Chiropody/Podiatry: area of practice
The job of a podiatrist is to diagnose and treat abnormalities of the foot and lower limb. The work they do will largely depend upon which type of organisation they work for. For example, they might work for the NHS where they could choose to specialise in a particular area and work in a specialist hospital department or they could even convert part of their house and set up their own practice treating a range of conditions.
Specialist areas can include anything from homeopathic treatment to rheumatic care, podopaediatrics (treating children’s feet), podiatric dermatology, or treating diabetics’ feet. There are also a small number of graduates who specialise in podiatric surgery whose work can include performing toe amputations, correcting bunions or straightening parts of the foot.
Working hours are very flexible. Many podiatrists will work from home and part-time, private or NHS work is also frequently available. Those working full time in the NHS will often work nine-to-five hours but the working day tends to be slightly longer for those with their own practice.

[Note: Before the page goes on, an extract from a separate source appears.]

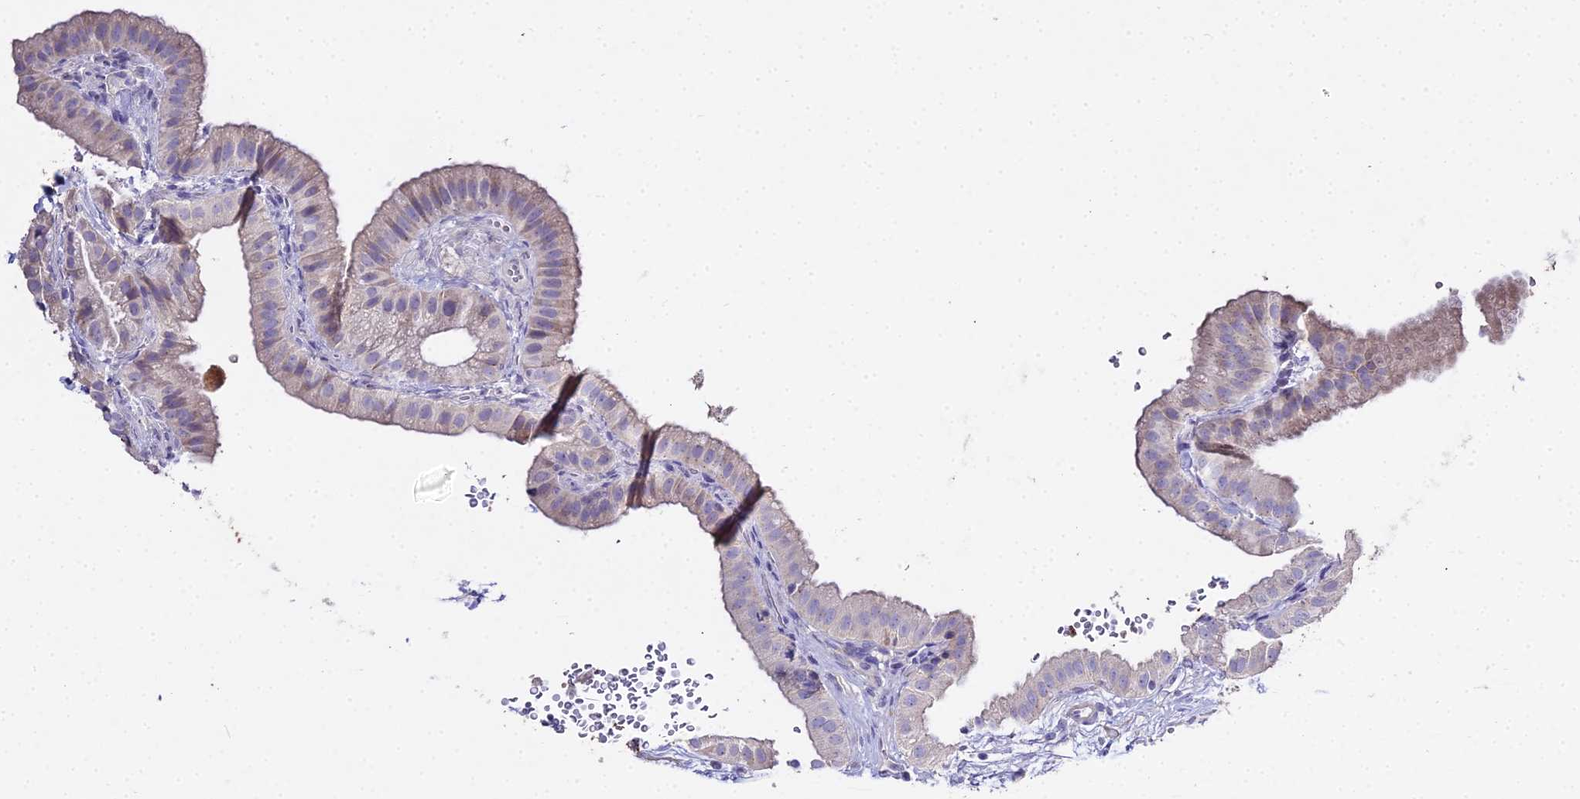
{"staining": {"intensity": "weak", "quantity": "<25%", "location": "cytoplasmic/membranous"}, "tissue": "gallbladder", "cell_type": "Glandular cells", "image_type": "normal", "snomed": [{"axis": "morphology", "description": "Normal tissue, NOS"}, {"axis": "topography", "description": "Gallbladder"}], "caption": "Human gallbladder stained for a protein using immunohistochemistry reveals no positivity in glandular cells.", "gene": "GLYAT", "patient": {"sex": "female", "age": 61}}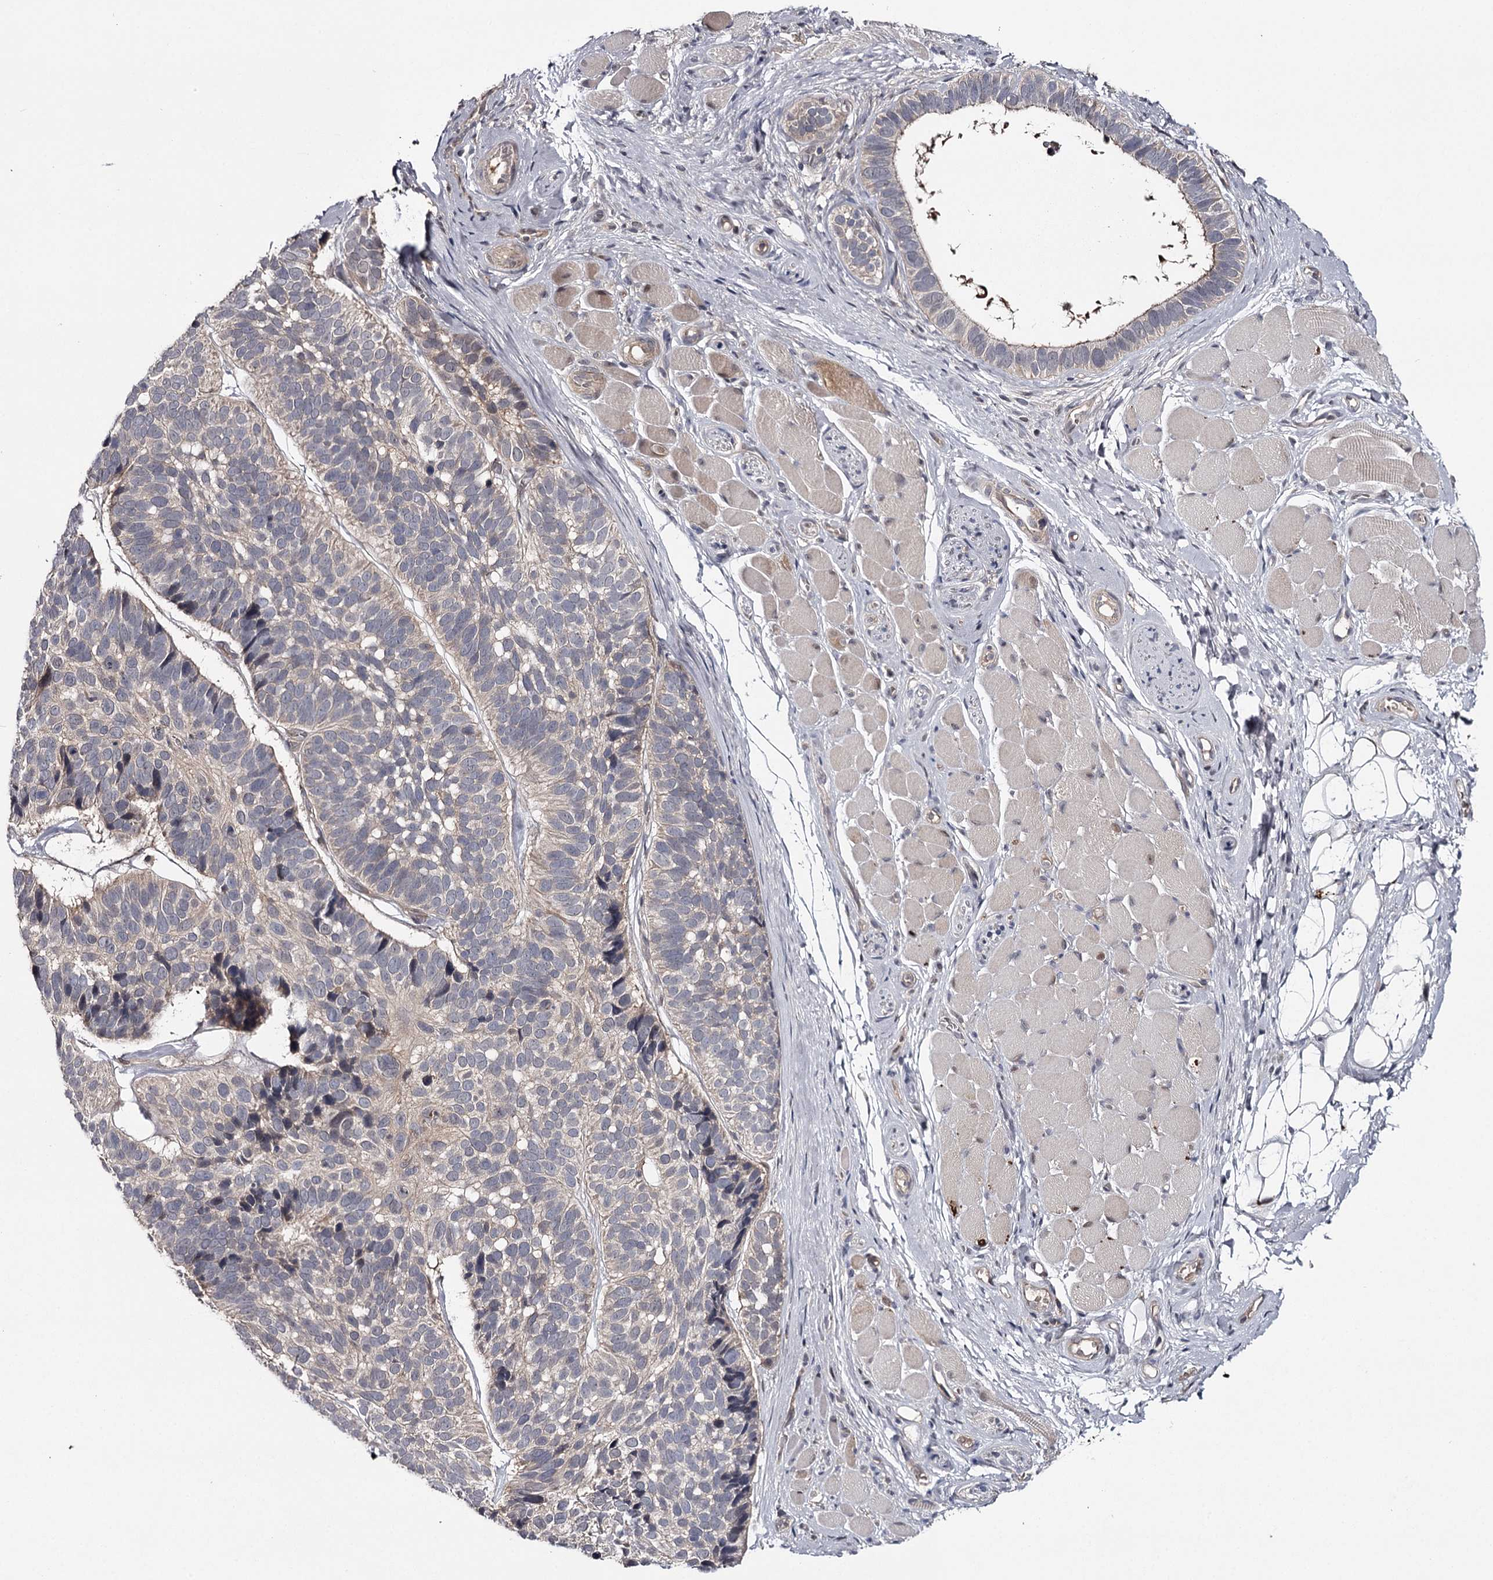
{"staining": {"intensity": "negative", "quantity": "none", "location": "none"}, "tissue": "skin cancer", "cell_type": "Tumor cells", "image_type": "cancer", "snomed": [{"axis": "morphology", "description": "Basal cell carcinoma"}, {"axis": "topography", "description": "Skin"}], "caption": "Immunohistochemistry (IHC) image of neoplastic tissue: human skin basal cell carcinoma stained with DAB reveals no significant protein expression in tumor cells.", "gene": "GTSF1", "patient": {"sex": "male", "age": 62}}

Podiatrists are allowed legal access to a limited range of prescription-only medicines. This means that podiatrists can treat infections of the foot with antibiotics, saving a GP’s time.
Skills you'll require
- Patience and manual dexterity – you will be working with scalpels and sharp instruments so you need to have good physical control.
- Good communication skills – you will be working with a variety of people from different backgrounds and will need to be able to listen to their problems and explain the treatment they need.
- The ability to work independently – you will be working by yourself a lot of the time so you will need to be confident in your judgements.
Starting out after you graduate
You need to be registered with the Health and Care Professions Council (HCPC) in order to practise as a chiropodist or podiatrist. You need to complete an HCPC-approved degree programme in order to register. These typically take three years full time or four and a half years part time.
Graduates who are just starting will work on fairly straightforward conditions in general podiatry such as treating corns and calluses or athletes foot. Many will then progress to more advanced techniques such as treating nail beds or injecting steroids for heel pain.
The NHS operates a system where employees work their way through set levels by completing various competences. In contrast graduates will treat a wide variety of conditions immediately if they join a private practice. There are often limited opportunities for podiatrists to progress within one organisation so they may need to move in order to further their career.